## Ziel der Übung
Welche Wege des legitimen Eigentumserwerbs nennt Pascal Pfannes im Interviewauszug unten? Führe alle auf.

## Textauszug
━━━━

Teil 2 unseres Interviews mit Pascal Pfannes beleuchtet die theoretischen Hintergründe des Libertarismus.

Zu Teil 1 mit den praktischen Auswirkungen auf die Hochschulpolitik geht es hier.


V: Die Libertäre Liste hat auf ihrer Website einen Text von Elisha Williams geteilt, der inhaltlich stark an die Argumentation von John Locke und dem Libertarist Robert Nozick erinnert. Der muss in seinem Werk ‘Anarchie, Staat, Utopie’ (1974) scheinbar eingestehen, dass die momentane, reale Verteilung maßgeblich durch unfreiwillige Tauschaktionen, also durch Zwang, Betrug etc. zustanden gekommen ist. Müsste daher nicht erst einmal eine grundlegende Neuverteilung erfolgen, bevor eine libertäre Welt wirklich akzeptabel wäre?

Pascal Pfannes: Gegen diesen theoretischen Einwand können wir natürlich gar nicht dagegen argumentieren, weil Eigentum nur legitim ist, wenn es eben durch das genannte Homesteading-Prinzip von Locke (durch Vermengung von körperlicher Arbeit mit unberührten Dingen, die noch niemandes Eigentum sind, werden diese Dinge legitimerweise zu Eigentum des Arbeitenden; Anmerkung der Redaktion) oder durch freiwilligen Tausch, Vererbung oder Kauf erworben wurde, wie von Nozick beschrieben. Ich habe nur persönlich Zweifel, ob man den legitimen Eigentumszustand je wiederherstellen kann, gerade wenn wir an Enteignungen im Dritten Reich denken oder noch prominenter die Enteignungen der Kirche im Mittelalter. Da hat man noch das weitere Problem, dass die Leute schon tot sind. Wem überträgt man das Eigentum dann? Wie teilt man das zwischen den Erben auf? Also theoretisch: Zustimmung. Praktisch, wenn man das einigermaßen sinnvoll machen könnte – ich bin da jetzt kein Experte – auch Zustimmung. Ich habe einfach meine Zweifel, ob man das umsetzen kann.

━━━━

## Angezeigte Daten
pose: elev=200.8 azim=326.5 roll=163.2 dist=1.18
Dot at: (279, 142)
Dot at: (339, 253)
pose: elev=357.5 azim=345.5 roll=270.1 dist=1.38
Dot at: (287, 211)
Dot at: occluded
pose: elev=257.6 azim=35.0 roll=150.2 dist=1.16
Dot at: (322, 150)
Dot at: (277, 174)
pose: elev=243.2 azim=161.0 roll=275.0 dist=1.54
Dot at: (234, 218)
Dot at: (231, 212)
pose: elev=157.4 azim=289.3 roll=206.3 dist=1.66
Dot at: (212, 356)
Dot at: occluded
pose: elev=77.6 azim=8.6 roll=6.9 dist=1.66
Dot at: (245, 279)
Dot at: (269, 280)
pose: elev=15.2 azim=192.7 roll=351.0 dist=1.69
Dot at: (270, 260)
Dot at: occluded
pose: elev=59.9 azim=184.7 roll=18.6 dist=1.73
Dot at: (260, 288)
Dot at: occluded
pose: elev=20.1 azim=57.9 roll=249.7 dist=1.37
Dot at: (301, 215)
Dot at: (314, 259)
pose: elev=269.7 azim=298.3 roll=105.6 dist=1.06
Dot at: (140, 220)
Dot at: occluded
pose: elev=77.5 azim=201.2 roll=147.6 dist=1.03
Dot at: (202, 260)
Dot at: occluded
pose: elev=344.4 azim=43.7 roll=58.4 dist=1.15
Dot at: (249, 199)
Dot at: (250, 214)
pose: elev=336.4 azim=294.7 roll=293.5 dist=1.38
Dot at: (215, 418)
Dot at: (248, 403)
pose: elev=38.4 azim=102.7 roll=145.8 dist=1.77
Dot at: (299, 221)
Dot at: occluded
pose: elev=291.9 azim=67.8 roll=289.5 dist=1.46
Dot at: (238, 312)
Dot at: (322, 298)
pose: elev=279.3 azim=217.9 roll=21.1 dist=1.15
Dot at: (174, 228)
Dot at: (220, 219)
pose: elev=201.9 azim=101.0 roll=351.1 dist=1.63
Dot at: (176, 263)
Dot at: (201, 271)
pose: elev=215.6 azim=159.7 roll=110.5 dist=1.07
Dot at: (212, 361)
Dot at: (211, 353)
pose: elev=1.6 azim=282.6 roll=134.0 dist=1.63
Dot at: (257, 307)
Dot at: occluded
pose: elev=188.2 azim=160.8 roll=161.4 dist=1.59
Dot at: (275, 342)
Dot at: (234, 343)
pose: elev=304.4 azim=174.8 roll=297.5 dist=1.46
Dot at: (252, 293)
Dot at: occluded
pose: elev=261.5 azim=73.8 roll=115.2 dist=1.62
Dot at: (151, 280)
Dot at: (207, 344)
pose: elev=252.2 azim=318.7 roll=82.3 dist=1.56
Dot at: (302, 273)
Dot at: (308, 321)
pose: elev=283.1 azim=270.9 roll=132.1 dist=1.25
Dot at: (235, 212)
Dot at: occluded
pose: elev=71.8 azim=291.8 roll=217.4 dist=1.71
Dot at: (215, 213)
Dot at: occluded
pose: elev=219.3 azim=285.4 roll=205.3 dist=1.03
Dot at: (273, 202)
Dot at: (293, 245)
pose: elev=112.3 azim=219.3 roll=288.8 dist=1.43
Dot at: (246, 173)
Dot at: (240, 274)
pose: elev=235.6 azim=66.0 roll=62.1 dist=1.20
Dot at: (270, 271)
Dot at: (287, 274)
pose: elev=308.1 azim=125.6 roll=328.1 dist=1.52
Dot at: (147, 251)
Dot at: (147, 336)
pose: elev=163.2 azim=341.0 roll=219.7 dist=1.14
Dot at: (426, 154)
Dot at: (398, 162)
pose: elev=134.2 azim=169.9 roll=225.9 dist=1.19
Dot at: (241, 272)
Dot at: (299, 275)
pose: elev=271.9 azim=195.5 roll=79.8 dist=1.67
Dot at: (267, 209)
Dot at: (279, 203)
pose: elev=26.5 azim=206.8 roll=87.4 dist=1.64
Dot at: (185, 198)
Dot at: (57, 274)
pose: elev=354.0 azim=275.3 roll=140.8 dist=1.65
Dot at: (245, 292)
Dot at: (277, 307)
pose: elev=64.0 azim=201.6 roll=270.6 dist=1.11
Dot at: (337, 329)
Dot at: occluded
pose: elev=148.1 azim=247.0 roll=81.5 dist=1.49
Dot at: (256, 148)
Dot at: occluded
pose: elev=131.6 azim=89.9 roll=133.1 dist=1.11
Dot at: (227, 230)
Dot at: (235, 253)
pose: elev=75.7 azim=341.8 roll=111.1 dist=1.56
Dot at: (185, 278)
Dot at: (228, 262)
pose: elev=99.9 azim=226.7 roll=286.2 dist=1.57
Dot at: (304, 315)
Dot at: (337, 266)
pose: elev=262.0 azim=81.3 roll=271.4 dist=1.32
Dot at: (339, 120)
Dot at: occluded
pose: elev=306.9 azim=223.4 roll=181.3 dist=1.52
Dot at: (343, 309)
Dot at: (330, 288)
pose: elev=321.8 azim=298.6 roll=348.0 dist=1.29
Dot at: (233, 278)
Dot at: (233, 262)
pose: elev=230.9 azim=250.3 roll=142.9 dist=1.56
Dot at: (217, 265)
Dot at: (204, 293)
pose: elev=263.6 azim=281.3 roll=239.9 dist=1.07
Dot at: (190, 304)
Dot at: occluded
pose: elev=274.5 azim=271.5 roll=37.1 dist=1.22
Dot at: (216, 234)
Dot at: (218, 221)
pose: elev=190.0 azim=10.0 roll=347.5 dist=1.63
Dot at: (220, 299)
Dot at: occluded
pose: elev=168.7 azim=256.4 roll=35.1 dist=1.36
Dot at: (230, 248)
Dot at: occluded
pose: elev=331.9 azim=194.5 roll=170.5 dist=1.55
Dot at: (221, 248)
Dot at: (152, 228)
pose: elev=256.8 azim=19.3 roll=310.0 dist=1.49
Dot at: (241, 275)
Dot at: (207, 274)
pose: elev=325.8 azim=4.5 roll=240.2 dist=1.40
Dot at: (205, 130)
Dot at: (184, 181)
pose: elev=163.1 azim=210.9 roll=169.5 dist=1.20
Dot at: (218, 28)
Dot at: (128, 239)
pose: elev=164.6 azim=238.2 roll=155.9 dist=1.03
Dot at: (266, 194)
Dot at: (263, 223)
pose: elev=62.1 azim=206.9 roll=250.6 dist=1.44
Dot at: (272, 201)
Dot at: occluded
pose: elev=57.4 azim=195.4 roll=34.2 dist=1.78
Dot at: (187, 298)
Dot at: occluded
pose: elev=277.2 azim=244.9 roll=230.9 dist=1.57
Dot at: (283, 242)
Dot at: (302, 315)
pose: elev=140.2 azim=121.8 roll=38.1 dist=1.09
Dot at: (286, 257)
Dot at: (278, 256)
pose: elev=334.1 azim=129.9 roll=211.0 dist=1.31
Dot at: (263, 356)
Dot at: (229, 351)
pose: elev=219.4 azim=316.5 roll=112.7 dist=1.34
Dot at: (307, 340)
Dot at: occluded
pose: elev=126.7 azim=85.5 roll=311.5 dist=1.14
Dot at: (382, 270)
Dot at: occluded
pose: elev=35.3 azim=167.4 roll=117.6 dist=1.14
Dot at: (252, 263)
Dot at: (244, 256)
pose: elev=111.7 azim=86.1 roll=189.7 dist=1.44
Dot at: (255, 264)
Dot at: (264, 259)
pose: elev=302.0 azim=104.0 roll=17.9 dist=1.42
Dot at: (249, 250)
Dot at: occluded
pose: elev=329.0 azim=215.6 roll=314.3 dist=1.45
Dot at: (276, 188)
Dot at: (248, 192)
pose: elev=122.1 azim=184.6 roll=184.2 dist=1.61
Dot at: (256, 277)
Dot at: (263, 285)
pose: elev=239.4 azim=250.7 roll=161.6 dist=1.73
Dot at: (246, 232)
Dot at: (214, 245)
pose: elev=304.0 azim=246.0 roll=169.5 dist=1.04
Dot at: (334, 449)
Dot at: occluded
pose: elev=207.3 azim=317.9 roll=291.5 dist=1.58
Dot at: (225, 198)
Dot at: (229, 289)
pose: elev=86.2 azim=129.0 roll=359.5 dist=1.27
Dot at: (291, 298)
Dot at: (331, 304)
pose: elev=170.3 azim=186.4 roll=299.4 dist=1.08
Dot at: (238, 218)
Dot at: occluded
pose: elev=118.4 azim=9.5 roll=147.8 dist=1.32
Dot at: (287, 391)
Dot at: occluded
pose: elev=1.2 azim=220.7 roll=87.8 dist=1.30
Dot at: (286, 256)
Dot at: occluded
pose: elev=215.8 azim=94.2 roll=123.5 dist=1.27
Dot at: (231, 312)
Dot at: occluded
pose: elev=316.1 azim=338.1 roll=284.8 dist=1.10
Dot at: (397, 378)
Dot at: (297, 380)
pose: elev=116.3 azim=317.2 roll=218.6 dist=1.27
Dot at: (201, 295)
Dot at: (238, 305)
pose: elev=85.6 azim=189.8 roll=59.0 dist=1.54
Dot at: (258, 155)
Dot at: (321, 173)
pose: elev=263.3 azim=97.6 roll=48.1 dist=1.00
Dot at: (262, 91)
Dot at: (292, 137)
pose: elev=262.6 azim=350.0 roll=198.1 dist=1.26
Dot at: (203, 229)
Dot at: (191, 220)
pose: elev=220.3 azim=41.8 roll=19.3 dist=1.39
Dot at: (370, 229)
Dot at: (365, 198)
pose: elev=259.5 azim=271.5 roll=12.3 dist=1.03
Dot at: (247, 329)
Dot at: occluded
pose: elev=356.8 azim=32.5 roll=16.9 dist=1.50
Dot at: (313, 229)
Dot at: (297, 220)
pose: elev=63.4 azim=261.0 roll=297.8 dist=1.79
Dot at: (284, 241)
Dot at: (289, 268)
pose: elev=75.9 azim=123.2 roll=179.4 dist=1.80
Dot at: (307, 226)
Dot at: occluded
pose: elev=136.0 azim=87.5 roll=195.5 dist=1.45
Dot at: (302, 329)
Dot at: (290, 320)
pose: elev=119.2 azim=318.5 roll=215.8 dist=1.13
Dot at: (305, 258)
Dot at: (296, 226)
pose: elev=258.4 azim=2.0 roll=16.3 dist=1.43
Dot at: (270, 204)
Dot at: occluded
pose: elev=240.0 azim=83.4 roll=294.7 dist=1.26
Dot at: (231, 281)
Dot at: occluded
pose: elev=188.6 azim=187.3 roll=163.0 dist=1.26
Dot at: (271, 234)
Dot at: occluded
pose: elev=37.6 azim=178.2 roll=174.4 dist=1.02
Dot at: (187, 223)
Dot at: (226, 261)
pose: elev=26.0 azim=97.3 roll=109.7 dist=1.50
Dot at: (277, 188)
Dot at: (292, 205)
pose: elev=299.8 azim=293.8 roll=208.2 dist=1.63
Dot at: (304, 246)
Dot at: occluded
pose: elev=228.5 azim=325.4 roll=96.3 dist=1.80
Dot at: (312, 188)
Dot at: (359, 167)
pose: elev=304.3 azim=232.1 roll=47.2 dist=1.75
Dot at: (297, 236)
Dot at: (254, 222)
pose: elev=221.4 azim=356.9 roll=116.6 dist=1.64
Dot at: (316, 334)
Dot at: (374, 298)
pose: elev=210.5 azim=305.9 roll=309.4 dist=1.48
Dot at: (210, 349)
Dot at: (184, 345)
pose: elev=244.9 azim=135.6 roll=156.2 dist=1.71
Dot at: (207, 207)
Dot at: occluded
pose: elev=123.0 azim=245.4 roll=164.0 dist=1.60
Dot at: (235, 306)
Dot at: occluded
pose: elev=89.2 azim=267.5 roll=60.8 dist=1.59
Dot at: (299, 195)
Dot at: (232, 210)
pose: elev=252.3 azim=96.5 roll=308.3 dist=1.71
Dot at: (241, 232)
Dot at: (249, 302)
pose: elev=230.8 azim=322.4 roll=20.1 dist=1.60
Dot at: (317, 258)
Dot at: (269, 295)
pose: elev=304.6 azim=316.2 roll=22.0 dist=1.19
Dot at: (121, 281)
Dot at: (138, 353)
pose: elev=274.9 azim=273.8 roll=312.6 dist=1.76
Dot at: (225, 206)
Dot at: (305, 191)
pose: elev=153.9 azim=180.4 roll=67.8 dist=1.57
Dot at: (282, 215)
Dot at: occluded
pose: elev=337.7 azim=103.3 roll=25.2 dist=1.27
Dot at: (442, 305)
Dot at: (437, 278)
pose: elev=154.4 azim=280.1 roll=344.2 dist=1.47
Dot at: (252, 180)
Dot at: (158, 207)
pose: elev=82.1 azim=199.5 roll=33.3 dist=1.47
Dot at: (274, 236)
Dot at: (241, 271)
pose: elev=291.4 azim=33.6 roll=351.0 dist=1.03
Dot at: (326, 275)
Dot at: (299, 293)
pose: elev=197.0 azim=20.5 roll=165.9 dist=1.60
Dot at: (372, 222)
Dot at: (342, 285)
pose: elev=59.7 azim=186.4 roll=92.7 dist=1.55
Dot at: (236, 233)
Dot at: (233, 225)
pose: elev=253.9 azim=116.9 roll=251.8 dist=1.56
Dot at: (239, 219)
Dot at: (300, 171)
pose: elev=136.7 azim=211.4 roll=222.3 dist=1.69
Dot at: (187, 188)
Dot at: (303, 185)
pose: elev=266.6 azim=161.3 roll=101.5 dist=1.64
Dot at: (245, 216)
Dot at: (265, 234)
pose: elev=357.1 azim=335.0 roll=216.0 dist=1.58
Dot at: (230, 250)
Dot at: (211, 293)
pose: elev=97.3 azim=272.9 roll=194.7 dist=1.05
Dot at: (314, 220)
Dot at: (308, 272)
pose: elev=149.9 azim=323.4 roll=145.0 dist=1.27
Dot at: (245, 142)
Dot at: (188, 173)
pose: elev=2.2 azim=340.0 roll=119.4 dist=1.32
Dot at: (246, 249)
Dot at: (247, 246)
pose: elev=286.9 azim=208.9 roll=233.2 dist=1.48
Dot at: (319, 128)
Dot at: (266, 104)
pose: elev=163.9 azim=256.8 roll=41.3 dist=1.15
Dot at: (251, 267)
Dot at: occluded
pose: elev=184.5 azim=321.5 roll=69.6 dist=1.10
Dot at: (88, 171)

━━━━

## Antwort
- Homesteading-Prinzip nach Locke (Vermengung körperlicher Arbeit mit unberührten Dingen, die noch niemandes Eigentum sind)
- freiwilliger Tausch
- Vererbung
- Kauf